Em segundo lugar, a estrutura do sistema depende da configuração da relação de forças.


Os sistemas organizam-se em torno das grandes potências, ou seja, dos Estados que
dispõem dos meios para exercer uma influência significativa sobre todos os demais. Apenas
as entidades políticas cujo poder é levado em conta pelas principais são participantes
integrais de um sistema de Estados. A configuração da relação de forças dos sistemas influi
decisivamente sobre os padrões de aliança, tensão e conflito que dinamizam.

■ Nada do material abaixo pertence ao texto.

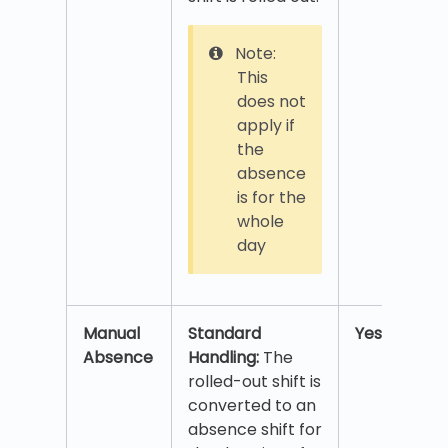
Note:
This
does not
apply if
the
absence
is for the
whole
day
Manual
Standard
Yes
Absence
Handling:
The
rolled-out shift is
converted to an
absence shift for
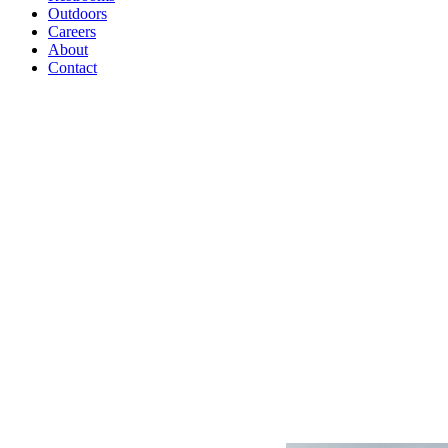
Outdoors
Careers
About
Contact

No século XIX, após a derrota de Napoleão Bonaparte, constituiu-se um sistema europeu


baseado na convivência de cinco potências: Grã-Bretanha, França, Prússia, Rússia e
Áustria-Hungria. O Congresso de Viena, de 1815, estabilizou as relações entre elas pela
constituição da chamada Santa Aliança. O Sistema de Metternich, como ficou conhecido,
refletia o equilíbrio de poder entre as potências do Velho Mundo. O sistema de Estados
europeus do século XIX representa um exemplo clássico de sistema multipolar ou
pluripolar.

Esse equilíbrio, que perdurou por praticamente um século, começou a ser erodido pela
unificação alemã de 1871, que gerou novas tensões em função do aumento do poderio da
Alemanha e da insegurança que ele provocou entre as demais potências do sistema. Além
disso, no final do século, a emergência dos Estados Unidos e do Japão como potências
internacionais começou a provocar o alargamento dos limites do sistema, que tendia a se
globalizar. A Primeira Guerra Mundial e as crises do entreguerras destruíram
definitivamente o sistema multipolar europeu do século XIX.

A Segunda Guerra Mundial (1939-45) originou um sistema internacional de características


completamente diferentes. A expressão Guerra Fria referencia-se nesse novo sistema, de
abrangência mundial, alicerçado sobre o equilíbrio entre as duas superpotências
termonucleares. Na segunda metade do século XX, a bipolaridade de poder estruturou as
relações entre os Estados e definiu os padrões de conflito e cooperação em escala global.